Preventing parasitic diseases in small ruminants
Aug. 6 | 2018
This past July, Farmer-to-Farmer volunteer Daniel K. Miller visited Mali, including one village in Katibougou (Katibougou Village) and four in the Bougouni area (Bougouni Village, Solla-Bougouda, Toula and Kle Sokoro). In each village, the participants were asked about the problems they faced related to the health and production of their small ruminants.

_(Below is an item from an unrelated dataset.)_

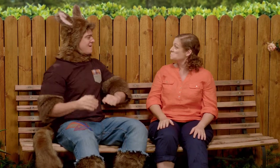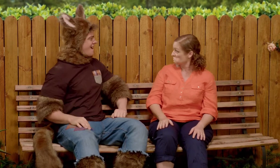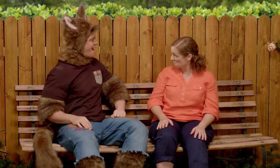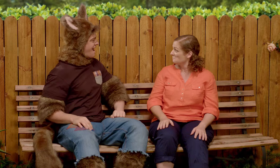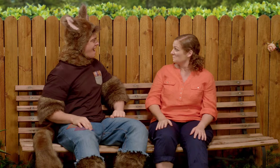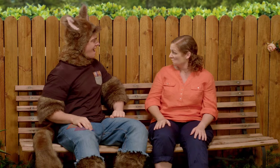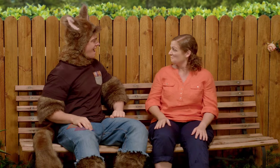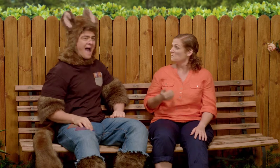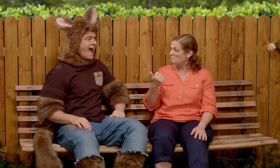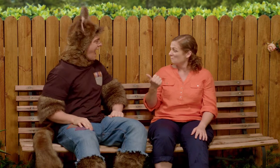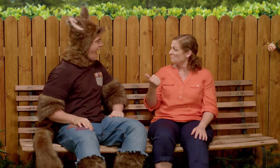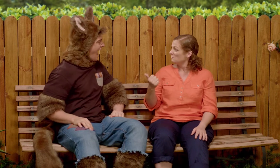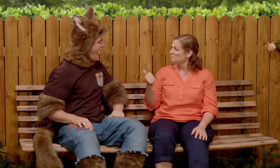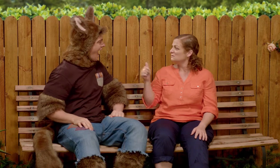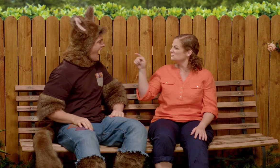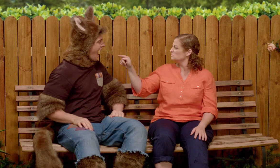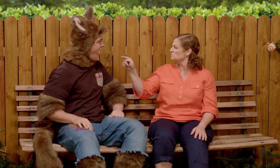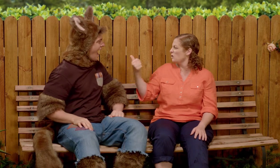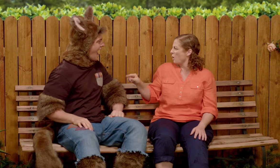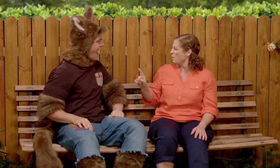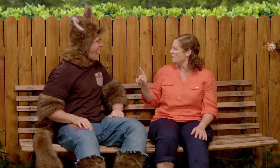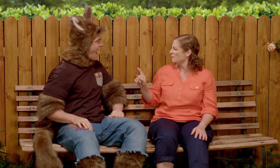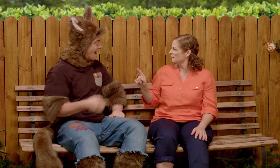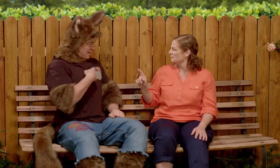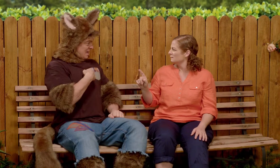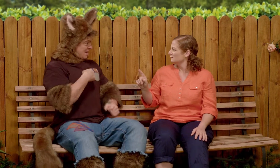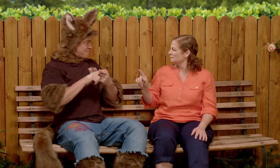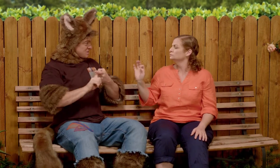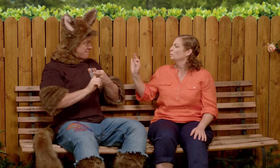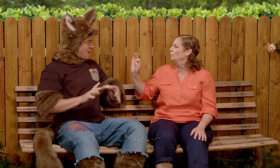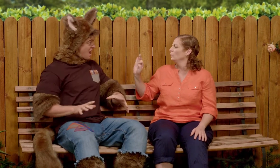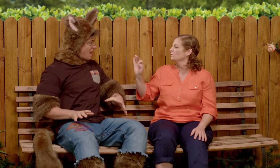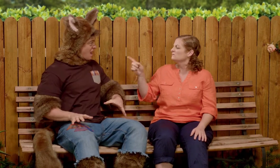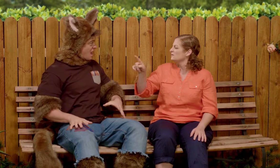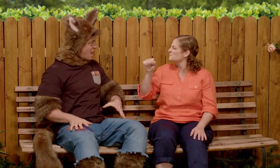Hmm, what did he look like? Who, me?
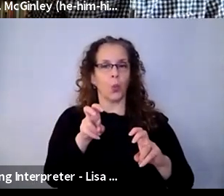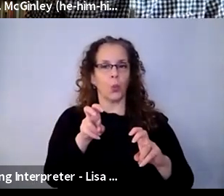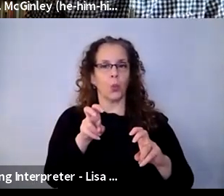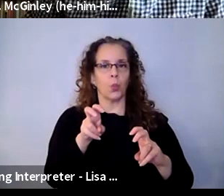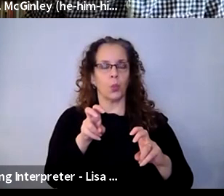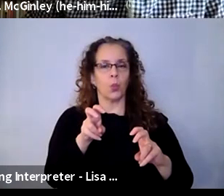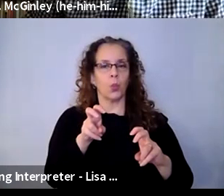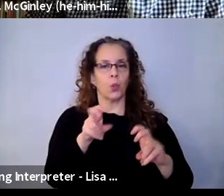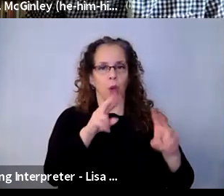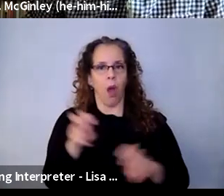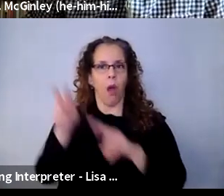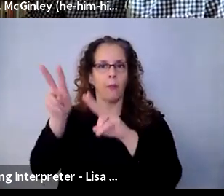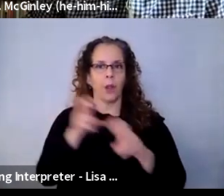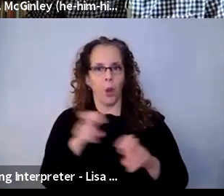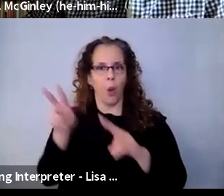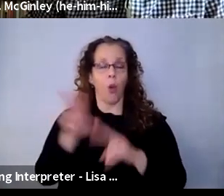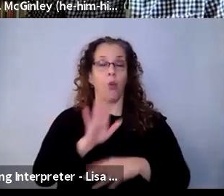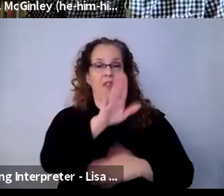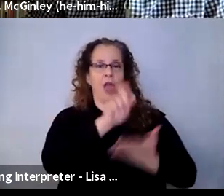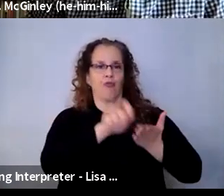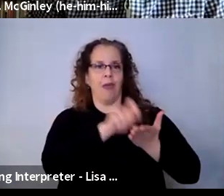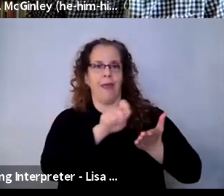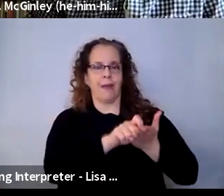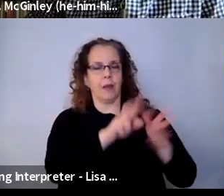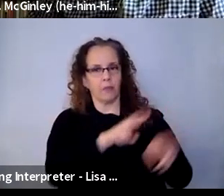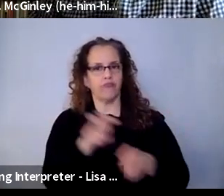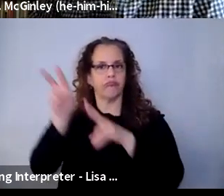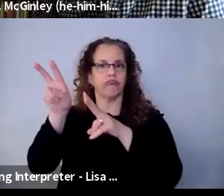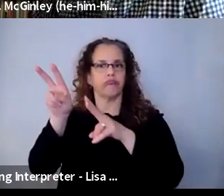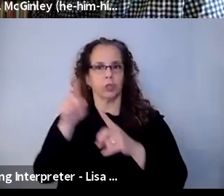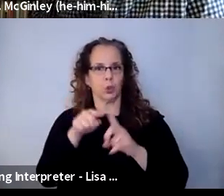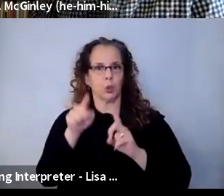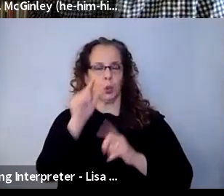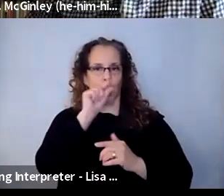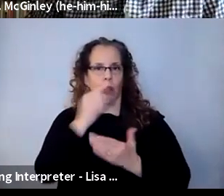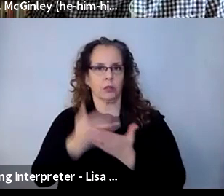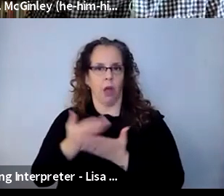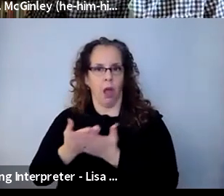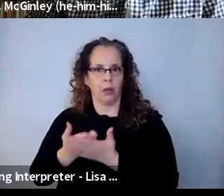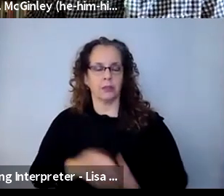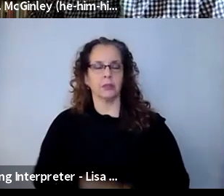they're writing. And then of course, you know, just stay in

The problems were primarily related to high mortality around the time of weaning, before the small ruminants were old enough to sell. This appeared to be caused by a variety of parasitic infections, including a nematode called Haemonchus contortus. It lives in the abomasum and sucks blood. When numbers escalate, it can cause anemia resulting in death. The clinical signs are pale ocular mucous membranes and occasionally bottle jaw in more chronically affected animals. It is transmitted from the grass to grazing animals when the larvae that hatch from eggs in the feces get on the grass when it is covered by a thin water film. The larvae do not survive dry conditions very well, making this a problem primarily in the wet season.
Daniel taught the villages a variety of techniques for preventing and treating this infection. Participants were taught to feed only browse, not grass, because small ruminants will become infected when grazing contaminated pastures. They were instructed to check the eyelids of all animals and treat those that are somewhat pale every two weeks after the beginning of the wet season. Since the time from infection to egg laying is about two weeks, this will kill worms before they begin to lay eggs. Not treating those that are not anemic reduces the amount of drug used and prevents the worms from developing resistance to the drug. At the end of the wet season, sell any adults that needed repeated treatments in order to build a flock of animals genetically resistantto internal parasites. After 10 to 20 generations, the flock will be much more resistant and will need less treatment.
The villages also learned the importance of clean water and proper nutrition, including the addition of salt blocks and other mineral sources, either commercial or powdered termite mounds. Use of legume plants from the field (peanuts, cow peas) after harvest or the leaves and seed pods from legume trees (Leucaena, Glyricidia) and Moringa that were grown for forage are recommended as sources of protein although most leaves, not just legumes, are relatively high in protein compared to grass. Other sources of supplemental protein are bran, oil seed cake and cotton seeds.